Der Mann mit zwei Gesichtern: Spionagethriller und Migrationsgeschichte

Geschichten über den Vietnamkrieg werden in der Regel aus der Sicht der USA geschrieben. «Der Sympathisant», Viet Thanh Nguyens preisgekrönter Roman, zeigt eine andere Perspektive: Der Erzähler ist ein namenloser Doppelagent, ein kommunistischer Maulwurf, der bei Kriegsende seinem südvietnamesischen General zur Flucht aus Saigon in die USA verhilft. Dort findet er zuerst einen Bürojob an einem College und wird dann «Authentizitätsberater» für einen amerikanischen Vietnamfilm, Anwalt der vietnamesischen Seite. Seine Aufgabe und der Film scheitern auf groteske Art und Weise.
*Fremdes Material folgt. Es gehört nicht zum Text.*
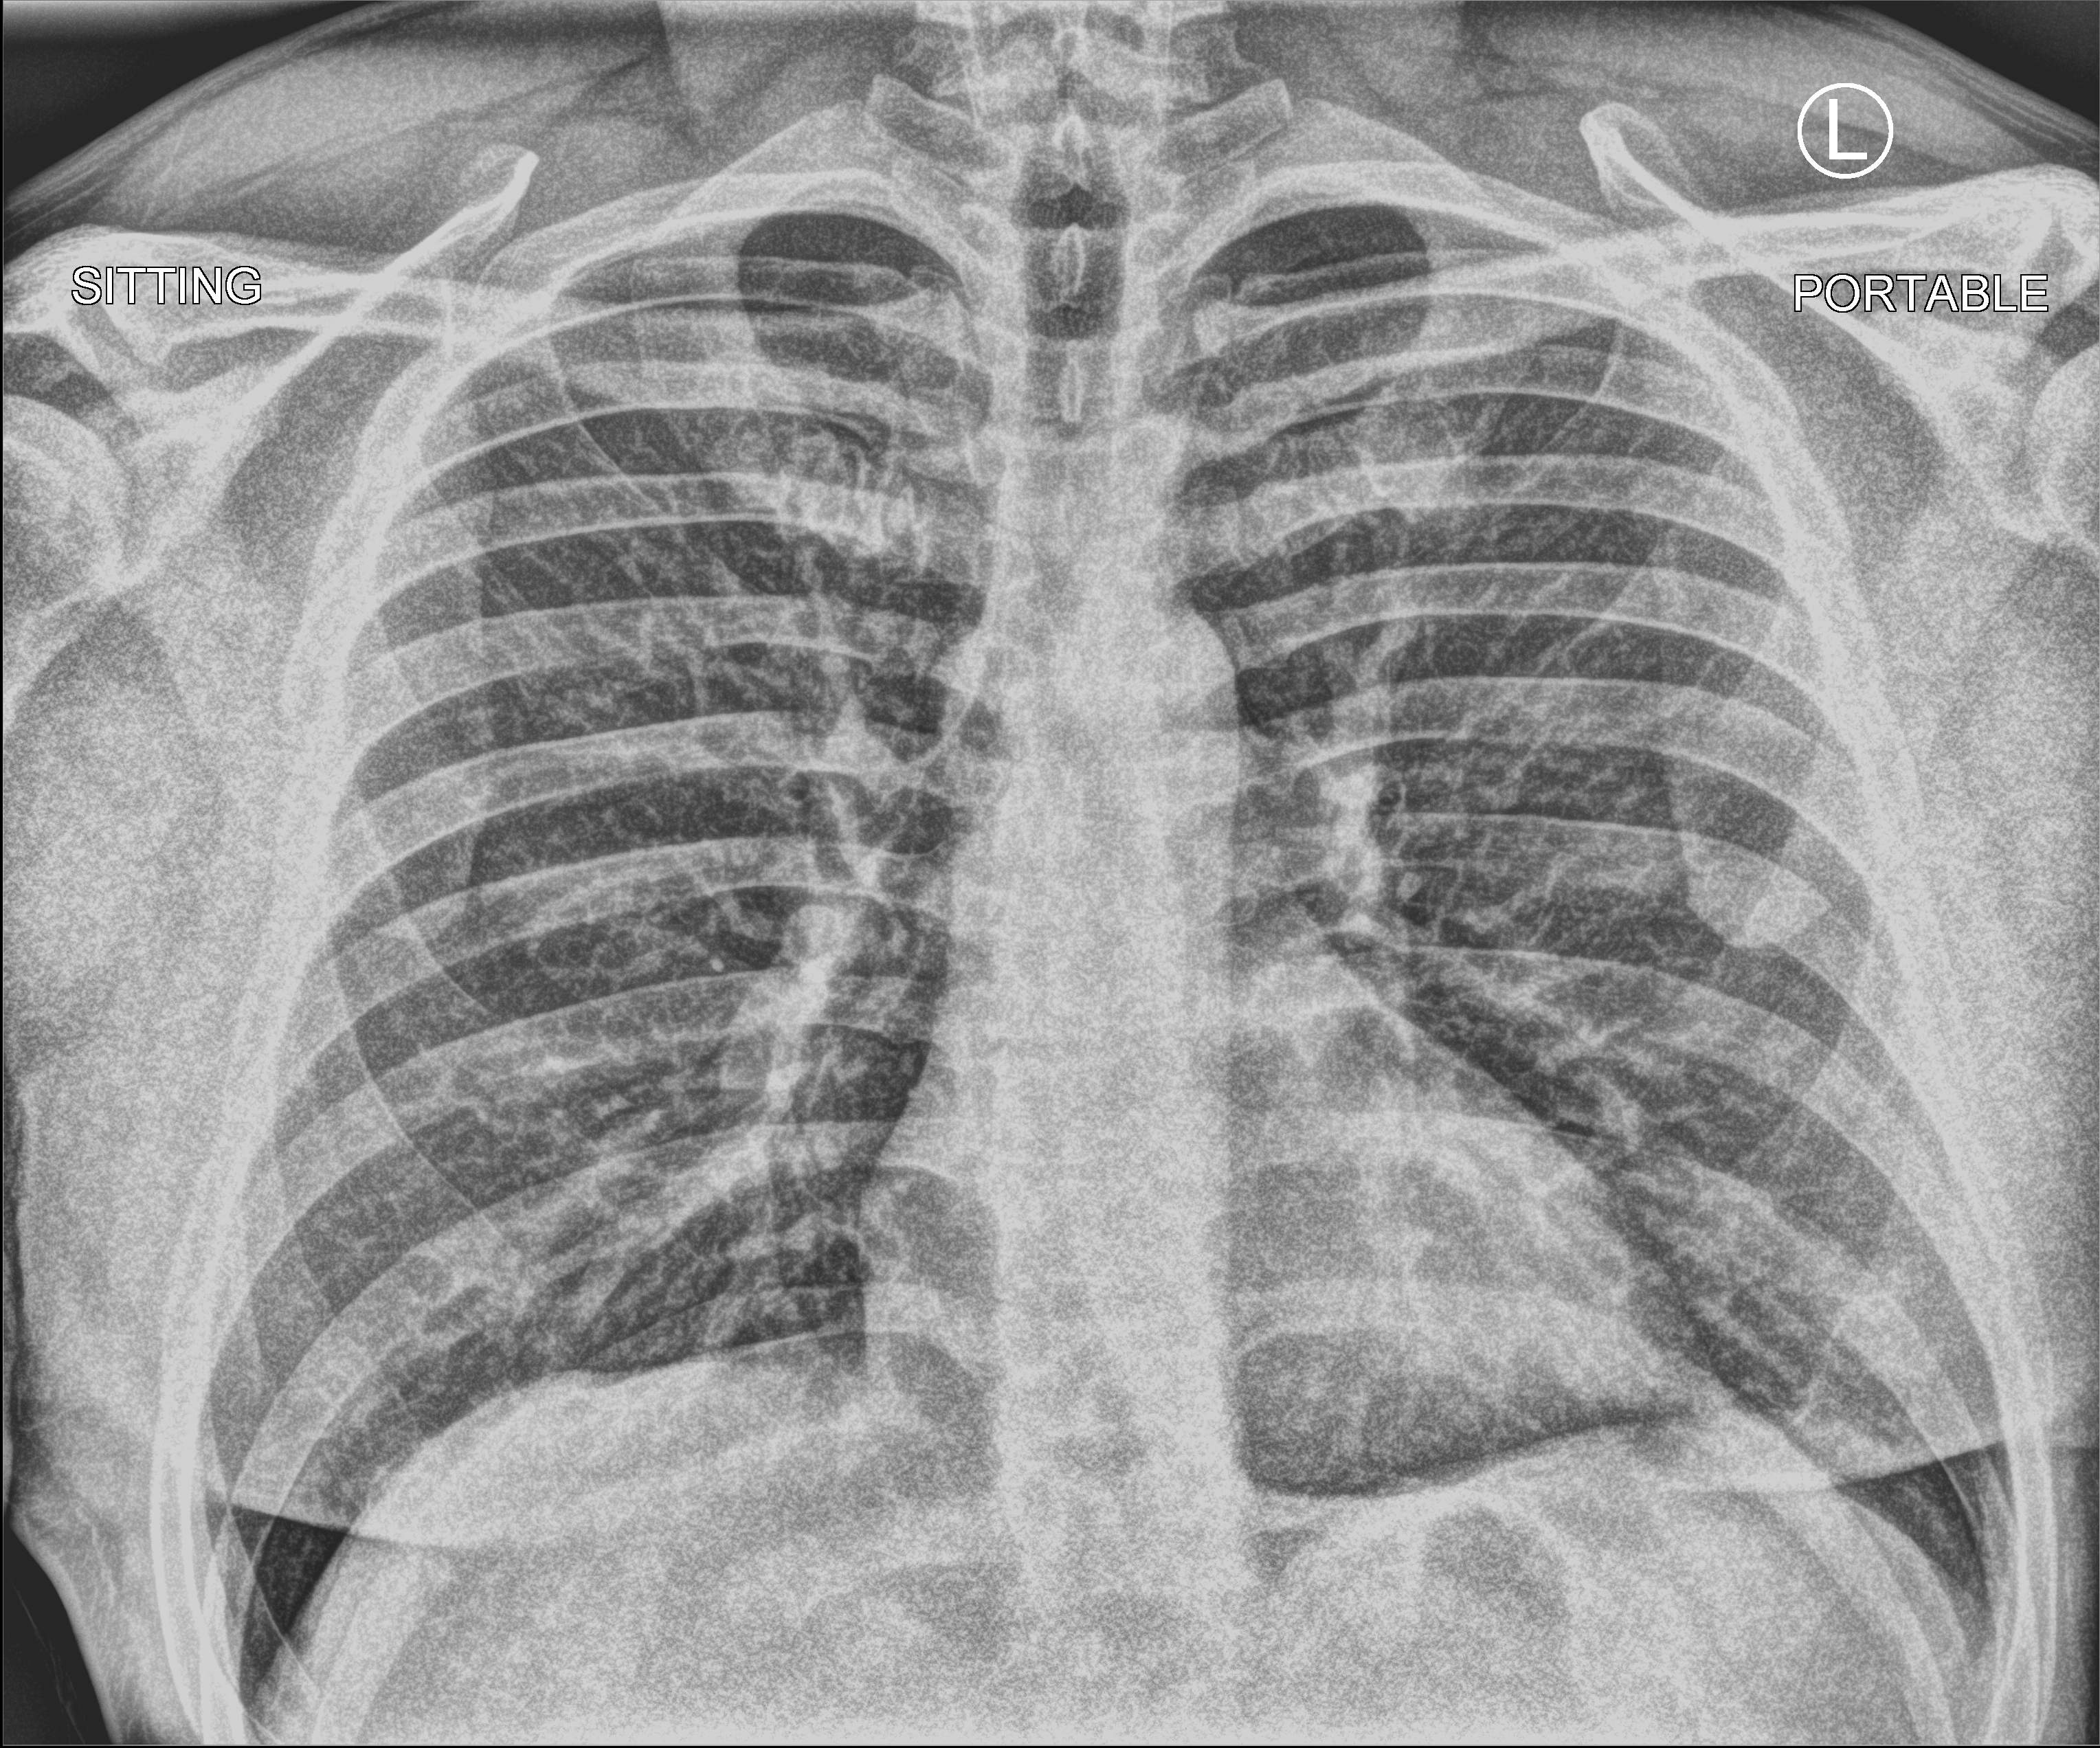
Bedside chest radiograph (computed radiography); anteroposterior (AP) projection. Male patient hospitalised with COVID-19, age 18–59 years.
From the hospital-stay record, not from the radiograph (when in the stay this image was taken is not recorded): admitted to intensive care during this hospital stay: no.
Die Hintergrundgeschichten rund um das Making-of zitieren sogenannt kritische Kriegsfilme und zeigen beispielhaft, wie Geschichte durch die mediale Verbreitung des Westens geschrieben wird. Nach diesen Kapiteln sieht man Francis Ford Coppolas «Apocalypse Now» mit anderen Augen.
Schliesslich hilft der Doppelagent mit, eine revanchistische Guerilla-Truppe aufzubauen, verrät sie bei einem dilettantischen Rückeroberungsversuch in Südvietnam und wird dann selbst Gefangener in einem «Umerziehungslager». Hier wird er verhört, brutal gefoltert – Szenen, die an Stanley Kubricks «A Clockwork Orange»-Verfilmung oder an die Folterbilder aus Abu Ghraib erinnern. Der Kommandant des Lagers zwingt ihn, einen Rechenschaftsbericht zu schreiben und greift so lange korrigierend ein, bis er eine politisch und ideologisch opportune Version der Ereignisse in den Händen hat. Und dieser Bericht ist die Binnengeschichte des Romans.
«Der Sympathisant» ist ein spannender Polit-Thriller und zugleich eine beissende Satire über die westliche Deutungshoheit der Geschichtsschreibung. Der Spionage-Plot mündet wiederholt in brisante Reflexionen des Helden über seine Identität und die US-amerikanische «Leitkultur». In diesen Passagen springt uns die Gegenwart an, das sind Gedanken, die auch heute von Geflüchteten geäussert werden könnten. Und so ist «Der Sympathisant» zwar historisch angelegt, verweist aber durch die Brille der zeitlichen Distanz mit kaltem Finger auf Identitätskonflikte und interkulturelle Debatten der Gegenwart. Diese Distanz wird mit dem Schlussbild definitiv überwunden: Nach der Fertigstellung seines Berichts und der Entlassung aus dem Lager macht der ehemalige Spion sich erneut auf den Weg, als Bootsflüchtling über den Pazifik.
Mit seinem Romandebut gewann Viet Thanh Nguyen den Pulitzerpreis 2016, über vierzig Jahre nachdem er mit seiner Familie aus Saigon nach Kalifornien geflohen war. Heute arbeitet er neben seiner schriftstellerischen Tätigkeit als Professor an der University of Southern California in Los Angeles.

 

 

 

Viet Thanh Nguyen.
Der Sympathisant.
Aus dem Amerikanischen von Wolfgang Müller.
München: Karl Blessing Verlag, 2017. 528 Seiten.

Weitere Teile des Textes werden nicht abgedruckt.